Collected data -
—————
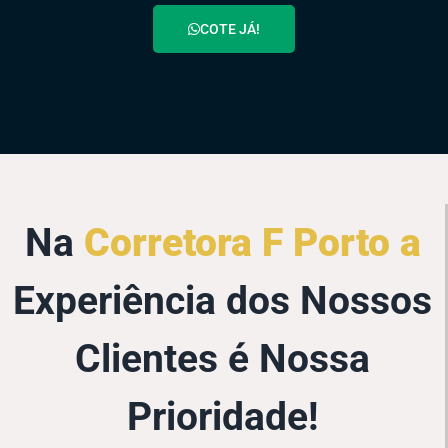
COTE JÁ!
Na
Corretora F Porto a
Experiência dos Nossos
Clientes é Nossa
Prioridade!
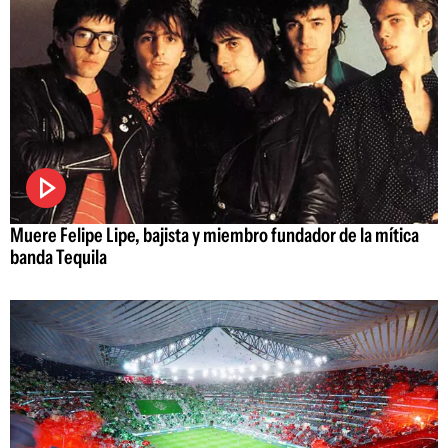
Muere Felipe Lipe, bajista y miembro fundador de la mítica
banda Tequila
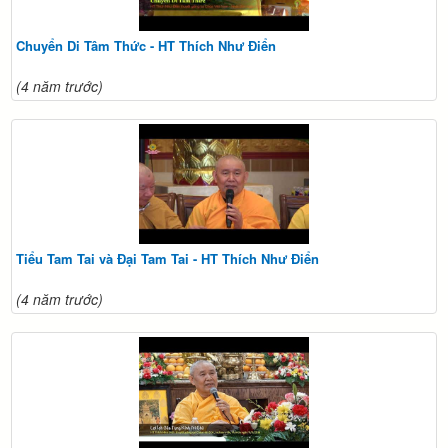
Chuyển Di Tâm Thức - HT Thích Như Điển
(4 năm trước)
Tiểu Tam Tai và Đại Tam Tai - HT Thích Như Điển
(4 năm trước)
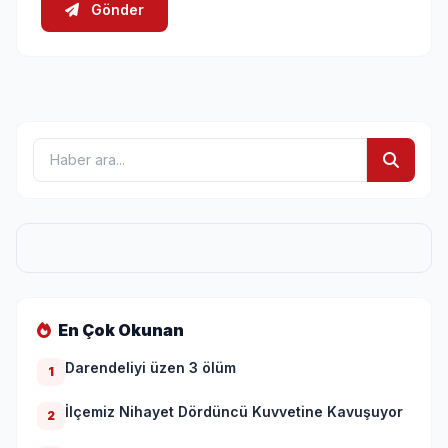
Gönder
En Çok Okunan
Darendeliyi üzen 3 ölüm
1
İlçemiz Nihayet Dördüncü Kuvvetine Kavuşuyor
2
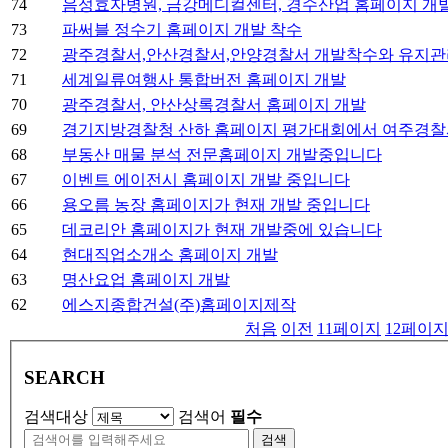
74
음성효자병원, 금강메디컬센터, 경수산업 홈페이지 개
73
파써블 정수기 홈페이지 개발 착수
72
광주경찰서,안산경찰서,안양경찰서 개발착수와 유지관
71
세계일류여행사 통합버전 홈페이지 개발
70
광주경찰서, 안산상록경찰서 홈페이지 개발
69
경기지방경찰청 산하 홈페이지 평가대회에서 여주경찰
68
부동산 매물 분석 전문홈페이지 개발중입니다
67
이벤트 에이전시 홈페이지 개발 중입니다
66
용오름 농장 홈페이지가 현재 개발 중입니다
65
데코리안 홈페이지가 현재 개발중에 있습니다
64
현대직업소개소 홈페이지 개발
63
명산요업 홈페이지 개발
62
에스지종합건설(주)홈페이지제작
처음
이전
11
페이지
12
페이
SEARCH
검색대상
검색어
필수
검색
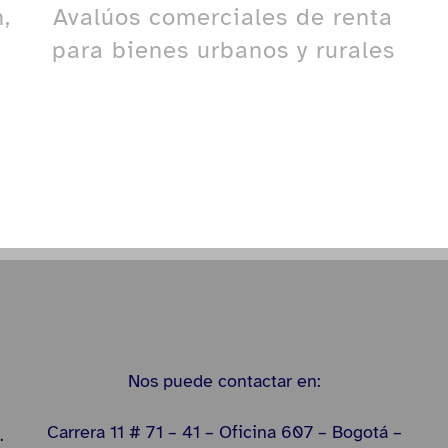
,
Avalúos comerciales de renta
para bienes urbanos y rurales
Nos puede contactar en:
Carrera 11 # 71 – 41 – Oficina 607 – Bogotá –
.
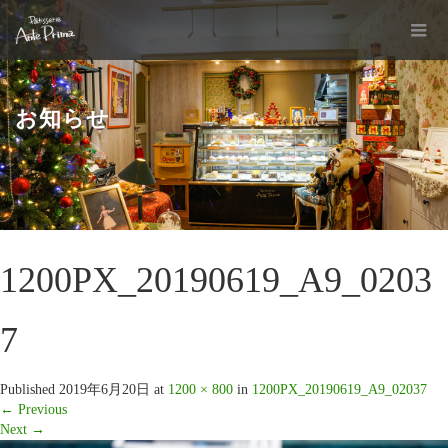
お知らせ
1200PX_20190619_A9_0203
7
Published
2019年6月20日
at
1200 × 800
in
1200PX_20190619_A9_02037
←
Previous
Next
→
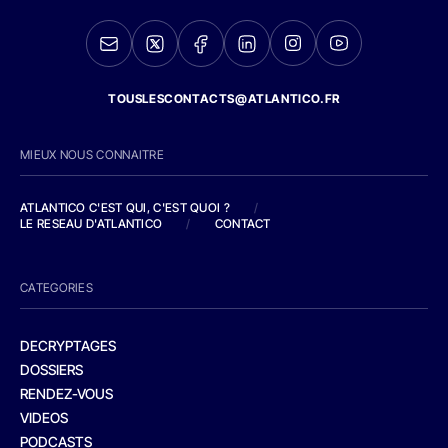
TOUSLESCONTACTS@ATLANTICO.FR
MIEUX NOUS CONNAITRE
ATLANTICO C'EST QUI, C'EST QUOI ?
/
LE RESEAU D'ATLANTICO
/
CONTACT
CATEGORIES
DECRYPTAGES
DOSSIERS
RENDEZ-VOUS
VIDEOS
PODCASTS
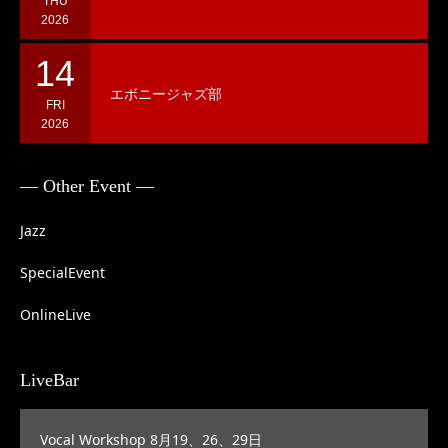
THU
2026
14
エボニージャズ部
FRI
2026
— Other Event —
Jazz
SpecialEvent
OnlineLive
LiveBar
Vocal Workshop 8月19、26、29日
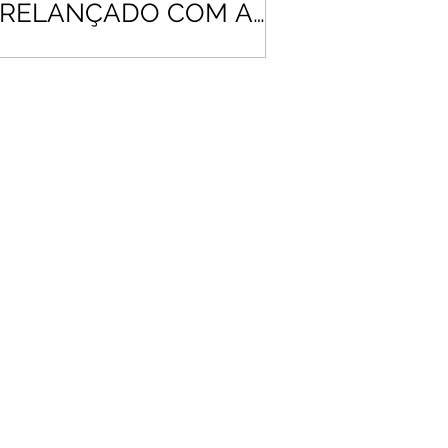
RELANÇADO COM A
MESMA "RECEITA" DE
SUCESSO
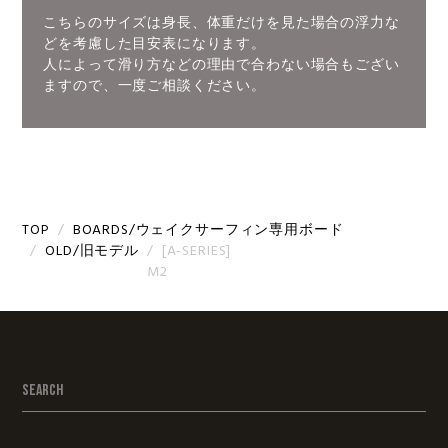
こちらのサイズは身長、体重だけを見た場合の浮力な
どを考慮した目安表になります。
人によって滑り方などの理由で合わない場合もござい
ますので、一度ご相談ください。
TOP
BOARDS/ウェイクサーフィン専用ボード
OLD/旧モデル
[A-SERIES]
M2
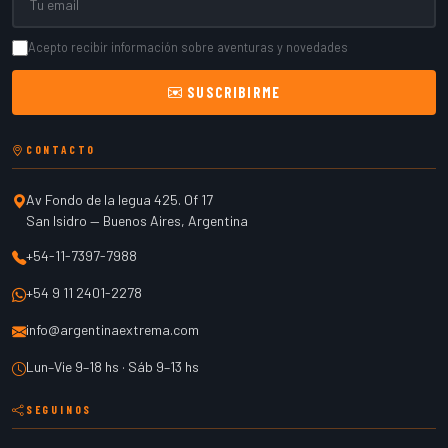
Acepto recibir información sobre aventuras y novedades
SUSCRIBIRME
CONTACTO
Av Fondo de la legua 425. Of 17
San Isidro
—
Buenos Aires
,
Argentina
+54-11-7397-7988
+54 9 11 2401-2278
info@argentinaextrema.com
Lun–Vie 9–18 hs · Sáb 9–13 hs
SEGUINOS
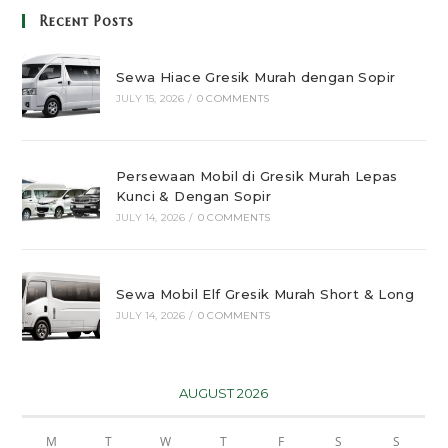
Recent Posts
Sewa Hiace Gresik Murah dengan Sopir
JULY 15, 2026
/
0 COMMENTS
Persewaan Mobil di Gresik Murah Lepas
Kunci & Dengan Sopir
JULY 14, 2026
/
0 COMMENTS
Sewa Mobil Elf Gresik Murah Short & Long
JULY 14, 2026
/
0 COMMENTS
AUGUST 2026
M
T
W
T
F
S
S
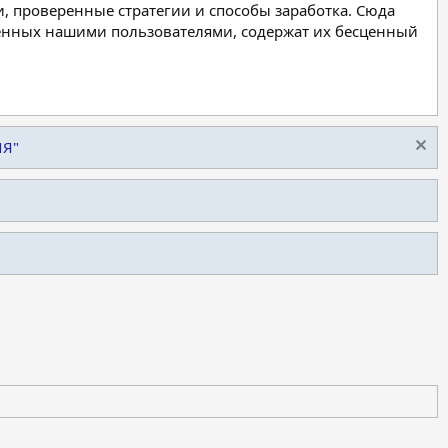
, проверенные стратегии и способы заработка. Сюда
ленных нашими пользователями, содержат их бесценный
ИЯ"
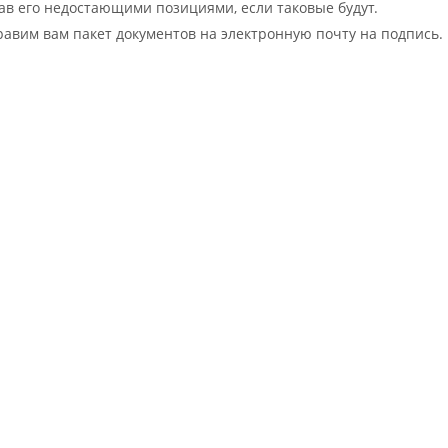
вав его недостающими позициями, если таковые будут.
равим вам пакет документов на электронную почту на подпись.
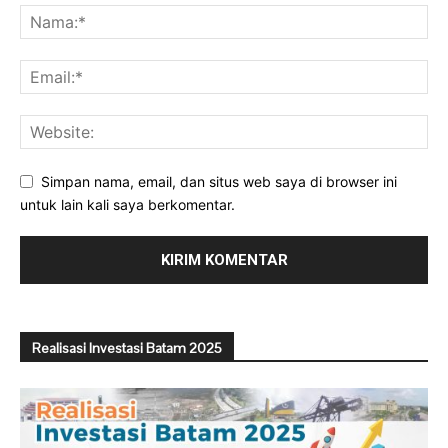
Simpan nama, email, dan situs web saya di browser ini
untuk lain kali saya berkomentar.
Realisasi Investasi Batam 2025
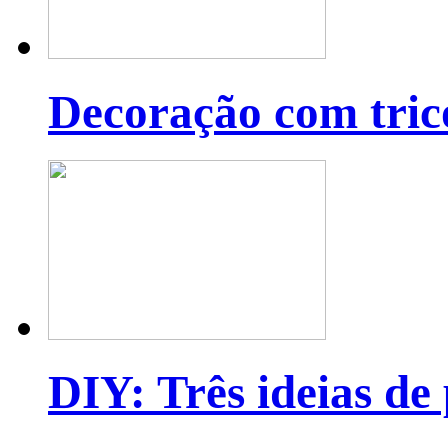
Decoração com tric
DIY: Três ideias de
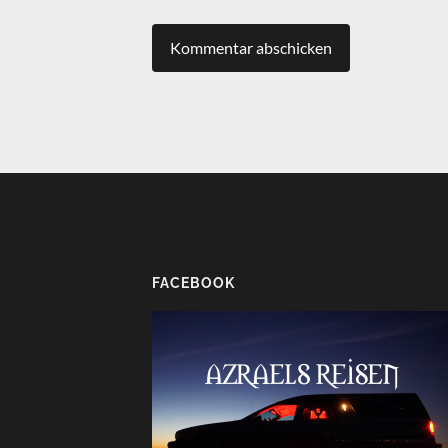
FACEBOOK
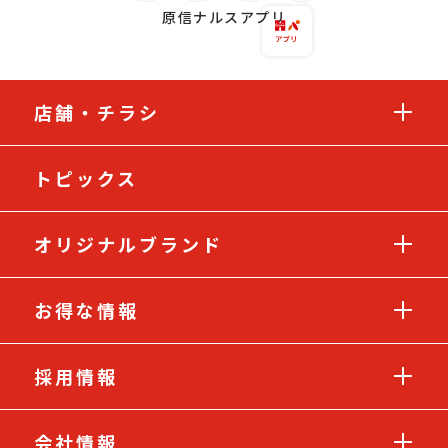
原信ナルスアプリ
店舗・チラシ
トピックス
オリジナルブランド
お得な情報
採用情報
会社情報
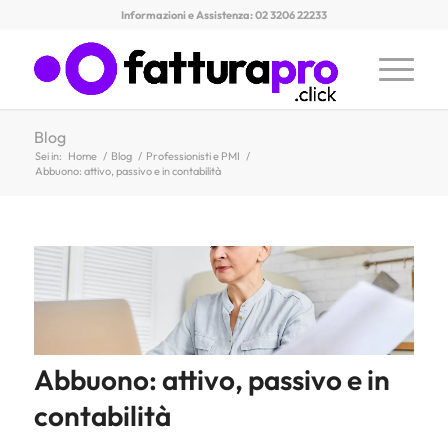
Informazioni e Assistenza: 02 3206 22233
Blog
Sei in:
Home
/
Blog
/
Professionisti e PMI
/
Abbuono: attivo, passivo e in contabilità
Abbuono: attivo, passivo e in
contabilità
—————
Write out every line of text in the rows above without any change, and leave the pictures out of your answer.

COTE JÁ!
Na
Corretora F Porto a
Experiência dos Nossos
Clientes é Nossa
Prioridade!
Muere Felipe Lipe, bajista y miembro fundador de la mítica
banda Tequila
Chuyển Di Tâm Thức - HT Thích Như Điển
(4 năm trước)
Tiểu Tam Tai và Đại Tam Tai - HT Thích Như Điển
(4 năm trước)
Gönder
En Çok Okunan
Darendeliyi üzen 3 ölüm
1
İlçemiz Nihayet Dördüncü Kuvvetine Kavuşuyor
2
74
음성효자병원, 금강메디컬센터, 경수산업 홈페이지 개
73
파써블 정수기 홈페이지 개발 착수
72
광주경찰서,안산경찰서,안양경찰서 개발착수와 유지관
71
세계일류여행사 통합버전 홈페이지 개발
70
광주경찰서, 안산상록경찰서 홈페이지 개발
69
경기지방경찰청 산하 홈페이지 평가대회에서 여주경찰
68
부동산 매물 분석 전문홈페이지 개발중입니다
67
이벤트 에이전시 홈페이지 개발 중입니다
66
용오름 농장 홈페이지가 현재 개발 중입니다
65
데코리안 홈페이지가 현재 개발중에 있습니다
64
현대직업소개소 홈페이지 개발
63
명산요업 홈페이지 개발
62
에스지종합건설(주)홈페이지제작
처음
이전
11
페이지
12
페이
SEARCH
검색대상
검색어
필수
검색
,
Avalúos comerciales de renta
para bienes urbanos y rurales
Nos puede contactar en:
Carrera 11 # 71 – 41 – Oficina 607 – Bogotá –
.
お知らせ
1200PX_20190619_A9_0203
7
Published
2019年6月20日
at
1200 × 800
in
1200PX_20190619_A9_02037
←
Previous
Next
→
TOUSLESCONTACTS@ATLANTICO.FR
MIEUX NOUS CONNAITRE
ATLANTICO C'EST QUI, C'EST QUOI ?
/
LE RESEAU D'ATLANTICO
/
CONTACT
CATEGORIES
DECRYPTAGES
DOSSIERS
RENDEZ-VOUS
VIDEOS
PODCASTS
THU
2026
14
エボニージャズ部
FRI
2026
— Other Event —
Jazz
SpecialEvent
OnlineLive
LiveBar
Vocal Workshop 8月19、26、29日
RELANÇADO COM A
MESMA "RECEITA" DE
SUCESSO
こちらのサイズは身長、体重だけを見た場合の浮力な
どを考慮した目安表になります。
人によって滑り方などの理由で合わない場合もござい
ますので、一度ご相談ください。
TOP
BOARDS/ウェイクサーフィン専用ボード
OLD/旧モデル
[A-SERIES]
M2
Acepto recibir información sobre aventuras y novedades
SUSCRIBIRME
CONTACTO
Av Fondo de la legua 425. Of 17
San Isidro
—
Buenos Aires
,
Argentina
+54-11-7397-7988
+54 9 11 2401-2278
info@argentinaextrema.com
Lun–Vie 9–18 hs · Sáb 9–13 hs
SEGUINOS
Recent Posts
Sewa Hiace Gresik Murah dengan Sopir
JULY 15, 2026
/
0 COMMENTS
Persewaan Mobil di Gresik Murah Lepas
Kunci & Dengan Sopir
JULY 14, 2026
/
0 COMMENTS
Sewa Mobil Elf Gresik Murah Short & Long
JULY 14, 2026
/
0 COMMENTS
AUGUST 2026
M
T
W
T
F
S
S
, проверенные стратегии и способы заработка. Сюда
ленных нашими пользователями, содержат их бесценный
ИЯ"
вав его недостающими позициями, если таковые будут.
равим вам пакет документов на электронную почту на подпись.
Simpan nama, email, dan situs web saya di browser ini
untuk lain kali saya berkomentar.
Realisasi Investasi Batam 2025
Decoração com tric
DIY: Três ideias de
FACEBOOK
原信ナルスアプリ
店舗・チラシ
トピックス
オリジナルブランド
お得な情報
採用情報
会社情報
Informazioni e Assistenza: 02 3206 22233
Blog
Sei in:
Home
/
Blog
/
Professionisti e PMI
/
Abbuono: attivo, passivo e in contabilità
Abbuono: attivo, passivo e in
contabilità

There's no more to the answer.